EXERCISE DETAILS —
In the pandas forum thread below, which read_csv parameter does the reply with 2 upvotes recommend for turning column B into numpy arrays?
═════ SELECTED TEXT
Reputation: 401
I have a csv file that looks like this:
A, B
34, "1.0, 2.0"
24, "3.0, 4.0"
I'm reading the file using pandas:
import pandas as pd
df = pd.read_csv('file.csv')
What I need to do is to replace the strings by numpy arrays:
for index, row in df.iterrows():
df['B'][index] = np.fromstring(df['B'][index], sep=',')
However, it raises the error A value is trying to be set on a copy of a slice from a DataFrame
. However, the numpy arrays are being correctly created.
I need all value in B to be of type numpy.ndarray
.
Edit: I tried replacing df by row in the code.
for index, row in df.iterrows():
row['flux'] = np.fromstring(row['flux'][index][1:-1], sep=',')
And no error is raised, but the type of the variables doesn't change and the DataFrame still contains strings.
Upvotes: 1
Views: 1397
Reputation: 862641
Use converters
parameter in read_csv
for convert to numpy array:
import pandas as pd
import numpy as np
from io import StringIO
temp='''A,B
34,"1.0, 2.0"
24,"3.0, 4.0"'''
#after testing replace 'pd.compat.StringIO(temp)' to 'filename.csv'
df = pd.read_csv(StringIO(temp), converters={'B':lambda x: np.fromstring(x, sep=',')})
print (df)
A B
0 34 [1.0, 2.0]
1 24 [3.0, 4.0]
Upvotes: 2
Reputation: 4618
You can use apply to change to that format:
df['B'] = df['B'].apply(lambda x: np.fromstring(x, sep=','))
Upvotes: 1
══════════
═════ RECORDED DATA
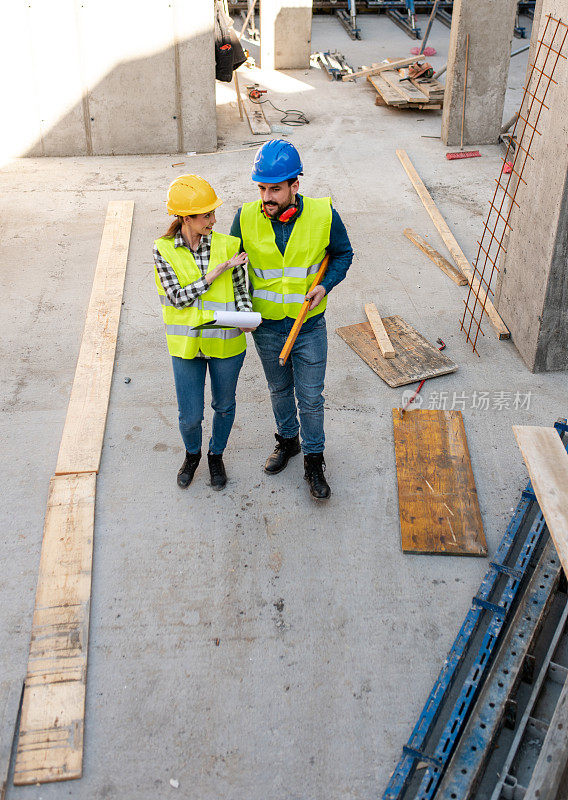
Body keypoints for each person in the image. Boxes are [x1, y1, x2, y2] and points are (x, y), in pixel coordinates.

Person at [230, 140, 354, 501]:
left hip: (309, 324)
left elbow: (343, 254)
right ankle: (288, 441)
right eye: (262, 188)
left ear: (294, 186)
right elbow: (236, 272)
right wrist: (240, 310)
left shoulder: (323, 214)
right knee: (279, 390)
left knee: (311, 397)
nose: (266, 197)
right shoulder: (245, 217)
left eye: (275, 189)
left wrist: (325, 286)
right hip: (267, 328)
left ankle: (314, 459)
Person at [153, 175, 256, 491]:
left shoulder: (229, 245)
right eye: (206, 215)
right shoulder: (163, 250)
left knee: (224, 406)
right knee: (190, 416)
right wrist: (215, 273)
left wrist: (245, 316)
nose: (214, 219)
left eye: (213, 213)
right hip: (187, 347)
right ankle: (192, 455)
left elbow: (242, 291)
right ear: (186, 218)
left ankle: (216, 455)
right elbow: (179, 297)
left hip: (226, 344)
══════════
═════ RECORDED DATA
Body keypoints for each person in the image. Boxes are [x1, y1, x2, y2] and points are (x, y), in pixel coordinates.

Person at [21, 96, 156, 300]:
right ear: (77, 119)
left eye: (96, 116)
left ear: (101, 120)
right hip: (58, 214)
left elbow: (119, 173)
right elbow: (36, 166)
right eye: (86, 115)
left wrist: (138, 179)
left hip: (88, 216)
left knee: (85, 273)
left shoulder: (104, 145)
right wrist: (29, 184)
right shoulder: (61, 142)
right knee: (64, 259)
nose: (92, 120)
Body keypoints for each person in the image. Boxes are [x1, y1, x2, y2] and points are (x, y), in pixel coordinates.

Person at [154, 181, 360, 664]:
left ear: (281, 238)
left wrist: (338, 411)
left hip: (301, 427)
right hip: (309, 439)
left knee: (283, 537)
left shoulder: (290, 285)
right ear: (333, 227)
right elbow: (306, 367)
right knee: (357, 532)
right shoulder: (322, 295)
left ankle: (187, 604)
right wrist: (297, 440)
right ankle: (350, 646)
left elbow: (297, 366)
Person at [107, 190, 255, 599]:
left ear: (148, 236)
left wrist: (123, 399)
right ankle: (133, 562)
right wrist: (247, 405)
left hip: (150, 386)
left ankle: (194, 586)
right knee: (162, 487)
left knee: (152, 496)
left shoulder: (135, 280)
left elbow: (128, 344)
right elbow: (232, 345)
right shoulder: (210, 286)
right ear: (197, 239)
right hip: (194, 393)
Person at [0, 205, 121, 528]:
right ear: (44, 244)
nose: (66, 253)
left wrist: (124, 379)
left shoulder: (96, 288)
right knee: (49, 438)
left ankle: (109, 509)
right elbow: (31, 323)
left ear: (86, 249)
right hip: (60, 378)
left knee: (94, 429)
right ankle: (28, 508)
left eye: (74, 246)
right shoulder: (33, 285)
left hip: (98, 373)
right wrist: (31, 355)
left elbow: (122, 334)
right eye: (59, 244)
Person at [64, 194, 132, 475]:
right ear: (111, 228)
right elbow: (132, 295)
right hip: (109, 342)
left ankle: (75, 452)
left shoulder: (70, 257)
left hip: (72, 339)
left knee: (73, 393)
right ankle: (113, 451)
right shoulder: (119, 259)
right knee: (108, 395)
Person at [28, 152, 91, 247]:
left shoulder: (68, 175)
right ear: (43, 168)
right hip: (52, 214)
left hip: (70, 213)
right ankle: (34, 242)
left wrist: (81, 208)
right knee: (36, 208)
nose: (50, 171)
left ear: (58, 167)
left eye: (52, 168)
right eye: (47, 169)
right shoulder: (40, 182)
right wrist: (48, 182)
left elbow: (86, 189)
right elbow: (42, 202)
══════════
═════ RECORDED DATA
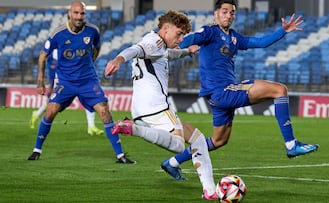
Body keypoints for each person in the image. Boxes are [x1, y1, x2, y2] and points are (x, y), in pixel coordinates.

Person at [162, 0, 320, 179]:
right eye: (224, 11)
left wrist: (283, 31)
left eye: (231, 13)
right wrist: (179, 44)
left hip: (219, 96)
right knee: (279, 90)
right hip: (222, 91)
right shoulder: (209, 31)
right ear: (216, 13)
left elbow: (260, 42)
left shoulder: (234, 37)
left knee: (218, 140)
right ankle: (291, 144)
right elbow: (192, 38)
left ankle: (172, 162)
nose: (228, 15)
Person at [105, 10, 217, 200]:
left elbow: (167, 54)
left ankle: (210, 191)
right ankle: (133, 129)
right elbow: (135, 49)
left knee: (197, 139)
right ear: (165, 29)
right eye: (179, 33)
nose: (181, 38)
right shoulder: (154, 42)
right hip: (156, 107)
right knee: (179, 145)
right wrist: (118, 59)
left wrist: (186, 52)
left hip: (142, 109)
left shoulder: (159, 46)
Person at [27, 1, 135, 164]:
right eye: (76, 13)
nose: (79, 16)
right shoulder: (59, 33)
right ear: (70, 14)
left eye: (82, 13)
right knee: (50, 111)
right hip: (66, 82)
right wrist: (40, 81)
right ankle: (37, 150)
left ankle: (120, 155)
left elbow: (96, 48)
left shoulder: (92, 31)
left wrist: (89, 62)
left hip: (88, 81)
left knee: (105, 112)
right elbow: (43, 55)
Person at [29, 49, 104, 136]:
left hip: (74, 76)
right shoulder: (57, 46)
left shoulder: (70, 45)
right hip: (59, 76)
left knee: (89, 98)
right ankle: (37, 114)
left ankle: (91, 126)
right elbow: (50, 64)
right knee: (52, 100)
══════════
YOUR RESPONSE —
The converters parameter.